Far too many natural and manmade disasters have illustrated the problems that arise when countless people are attempting to contact first responders, family, and friends at the exact same time. In the twenty-first century, these issues were evident on September 11, 2001, as well as after natural disasters like Hurricane Katrina in 2005 and Hurricane Sandy in 2012. First responders often struggle with spotty connections and disrupted communication due to downed networks and inaccessible locations while fighting wildfires and in the aftermath of hurricanes and earthquakes. Creating effective disaster response starts with establishing reliable communication. Over recent years, FEMA has been investing in solutions that address these challenges and will enable communication infrastructure to be accessible and functional when it is needed most.
To achieve this goal, FEMA partnered with Verizon to take advantage of its state-of-the-art communications technology and its history of supporting public safety and first responders during crises. Using the most advanced mobile network technology and putting three decades’ worth of knowledge of public safety needs into practice, Verizon Frontline, is available at all times to assist public safety officials in the wake of natural disasters, including August 2021’s Tropical Storm Fred that decimated western North Carolina, and to support them during major events where safety concerns are heightened, like the Baker to Vegas Challenge Cup Relay law enforcement race in April 2022.

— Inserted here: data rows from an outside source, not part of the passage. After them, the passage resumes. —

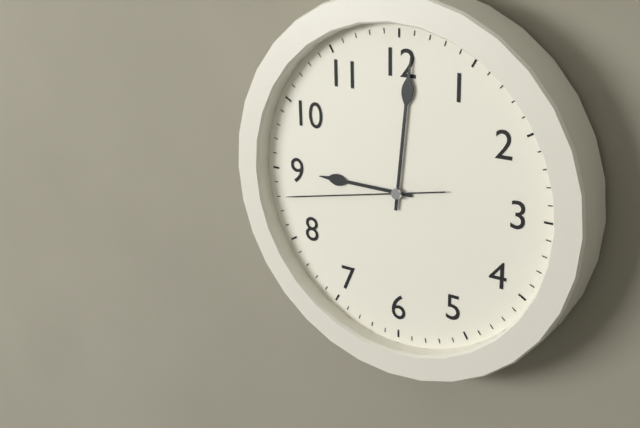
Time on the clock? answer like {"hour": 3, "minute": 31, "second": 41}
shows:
{"hour": 9, "minute": 1, "second": 43}
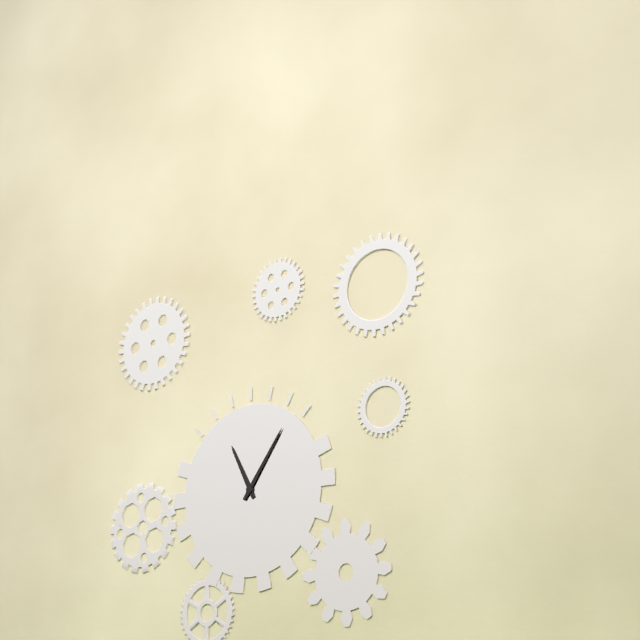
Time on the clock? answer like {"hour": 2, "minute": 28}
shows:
{"hour": 11, "minute": 6}
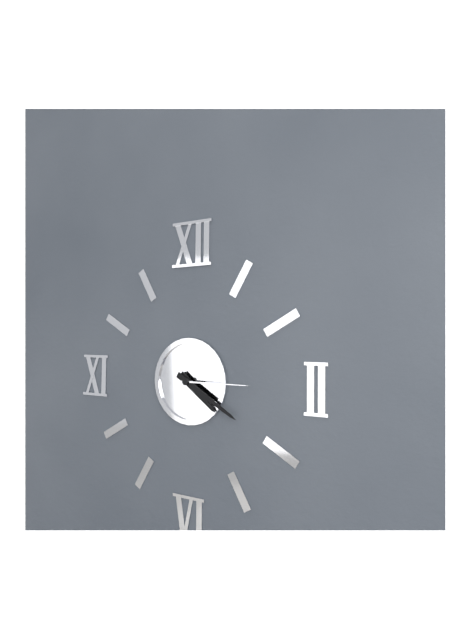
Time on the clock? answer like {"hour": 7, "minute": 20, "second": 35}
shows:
{"hour": 4, "minute": 20, "second": 15}
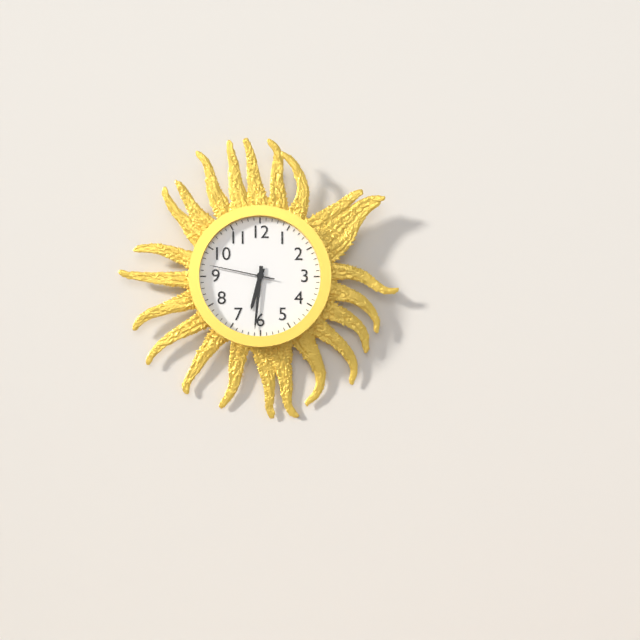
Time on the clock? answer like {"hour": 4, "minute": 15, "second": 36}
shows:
{"hour": 6, "minute": 31, "second": 47}
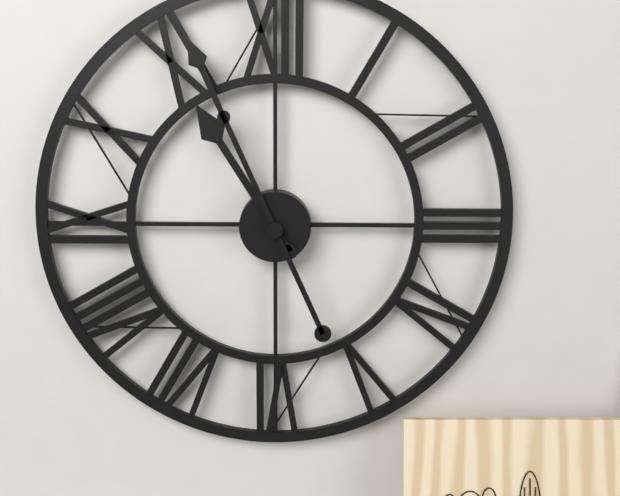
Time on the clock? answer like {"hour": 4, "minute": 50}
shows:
{"hour": 10, "minute": 56}
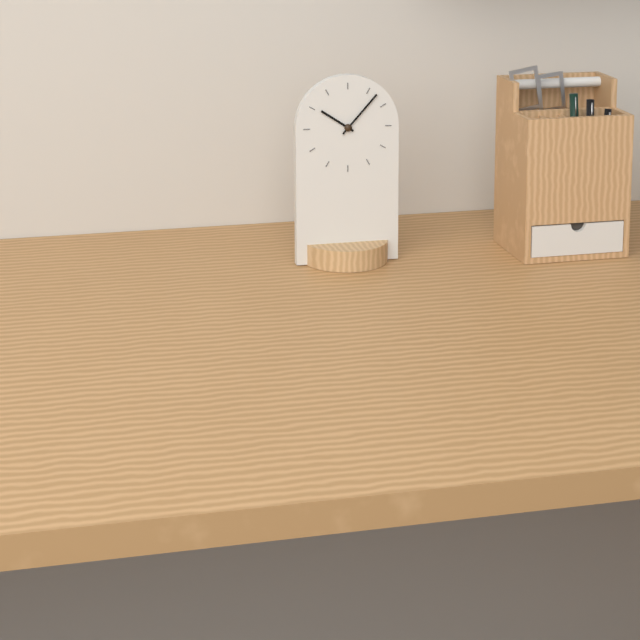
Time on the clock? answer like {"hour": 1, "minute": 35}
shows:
{"hour": 10, "minute": 7}
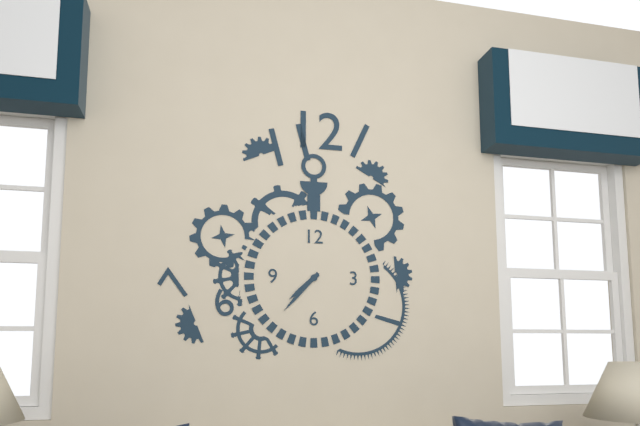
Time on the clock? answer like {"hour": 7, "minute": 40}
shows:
{"hour": 7, "minute": 37}
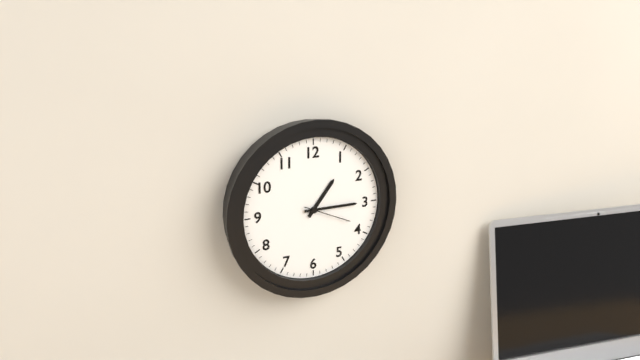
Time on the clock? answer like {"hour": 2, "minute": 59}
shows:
{"hour": 1, "minute": 15}
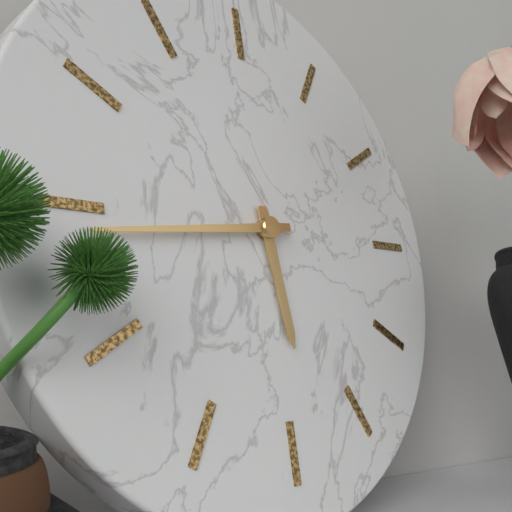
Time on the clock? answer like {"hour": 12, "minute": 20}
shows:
{"hour": 5, "minute": 44}
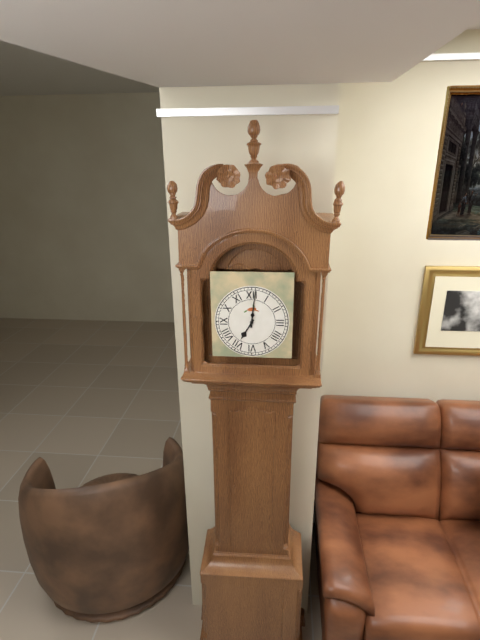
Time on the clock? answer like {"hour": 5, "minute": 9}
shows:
{"hour": 7, "minute": 1}
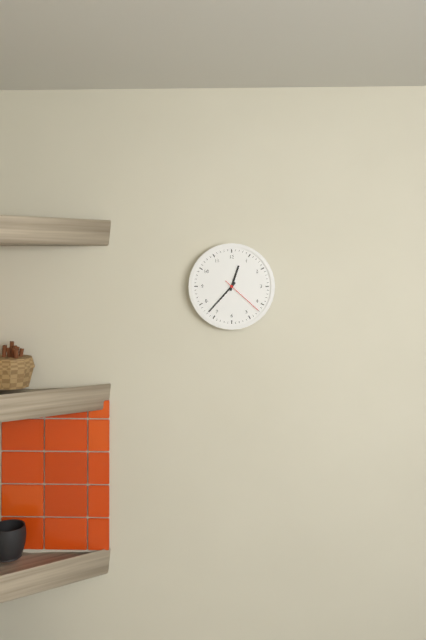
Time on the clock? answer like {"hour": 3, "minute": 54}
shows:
{"hour": 12, "minute": 37}
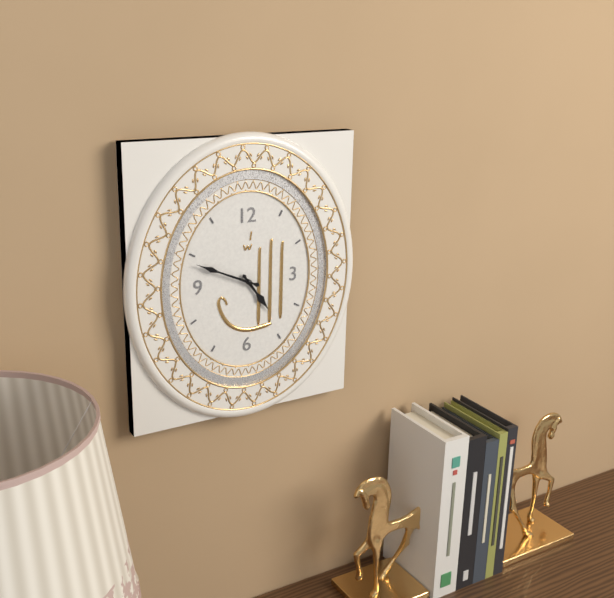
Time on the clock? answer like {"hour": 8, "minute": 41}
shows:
{"hour": 4, "minute": 49}
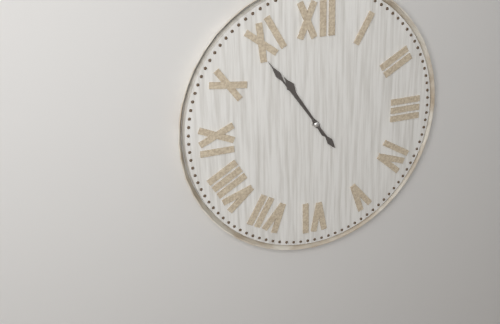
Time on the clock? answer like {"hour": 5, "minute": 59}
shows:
{"hour": 10, "minute": 54}
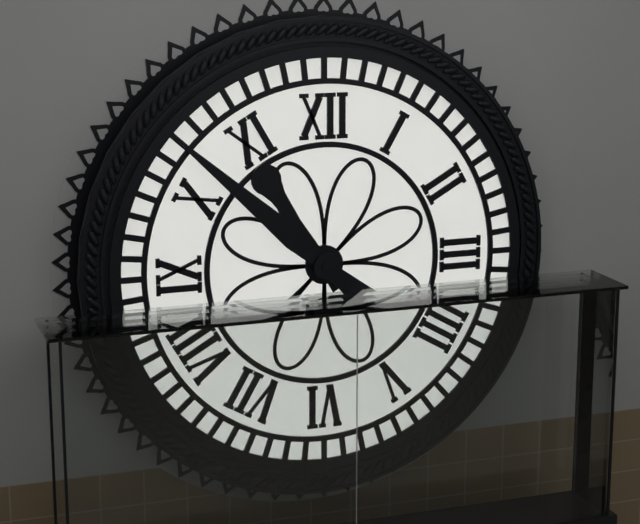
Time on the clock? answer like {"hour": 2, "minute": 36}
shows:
{"hour": 10, "minute": 52}
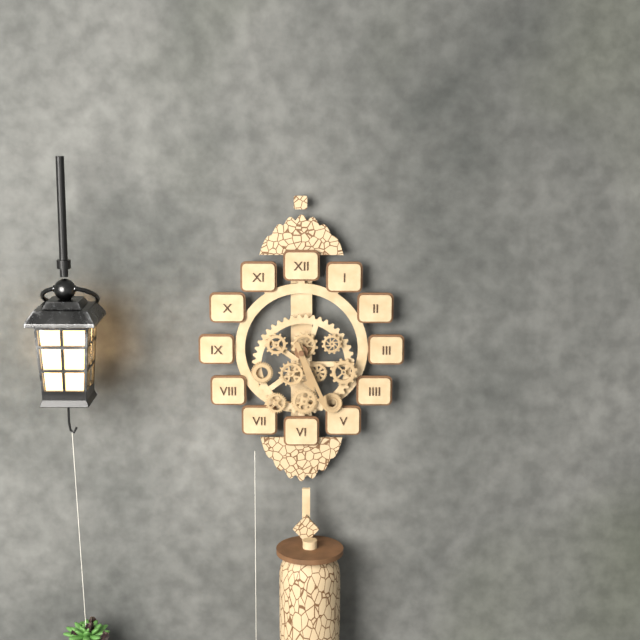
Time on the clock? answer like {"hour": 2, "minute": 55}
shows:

Members of the Verizon Response Team, like Response Team Manager, Tetoya Gibson, who is ex-military and has extensive Emergency Management experience and education, arrive on scene to provide a variety of tablets, cell phones, and other communication devices to public safety officials and ensure that everything runs properly. Tetoya and her team work collaboratively with another Verizon team led by Nieama Booker to seamlessly support FEMA’s mission “to support the citizens and first responders to promote that as a nation we work together to build, sustain, and improve our capability to prepare for, protect against, respond to, recover from, and mitigate all hazards.” Both teams respond 24/7/365 to assist with on-site disaster response and training in partnership with FEMA.; Most recently, Tetoya and her team were deployed to Kentucky following severe tornadoes in December 2021.
With this robust response capacity in place, Verizon Response Team members use each opportunity to learn and grow to create new services and solutions to support public safety measures. The latest addition of Tactical Humanitarian Operations Response, or THOR, is the first-of-its-kind mobile command center prototype. It’s been dubbed a ‘Swiss Army knife on wheels’ because of its immense capabilities. With seating for up to nine people, THOR brings 150 hours of operation capability and a team to run it all to any FEMA disaster zone. On board the mobile command vehicle is a 5G lab with a private network. THOR also has commercial satellite and drone capabilities, as well as an ability to be operated remotely through a tablet. Each feature was designed specifically to address the gaps in communication by providing a temporary, private 5G Ultra Wideband network to remote locations. Not only is THOR intended to assist fire, law enforcement, and EMS first responders, but it was designed to be an asset for the Department of Defense as well.
The ability to communicate quickly and easily is the key to effective disaster response regardless of whether it’s in response to a hurricane in Puerto Rico or a plane crash in California. In these challenging situations, being able to access a reliable network quickly can be the essential difference to mission success for public safety officials. These advancements have become even more necessary with an increase in frequency and severity of natural disasters. Look at flooding problems, tornados, and hurricanes that have plagued New Jersey and the surrounding area of late. Also, consider the longer hurricane season – storms starting as early as May – and wildfires that used to be confined to a season but now occur year-round. By recognizing a role they could play in disaster relief and collaborating with FEMA, Verizon is making effective disaster response smoother and more impactful. Though many events are unavoidable, the response makes all the difference in lives saved and how fast the affected communities can recover.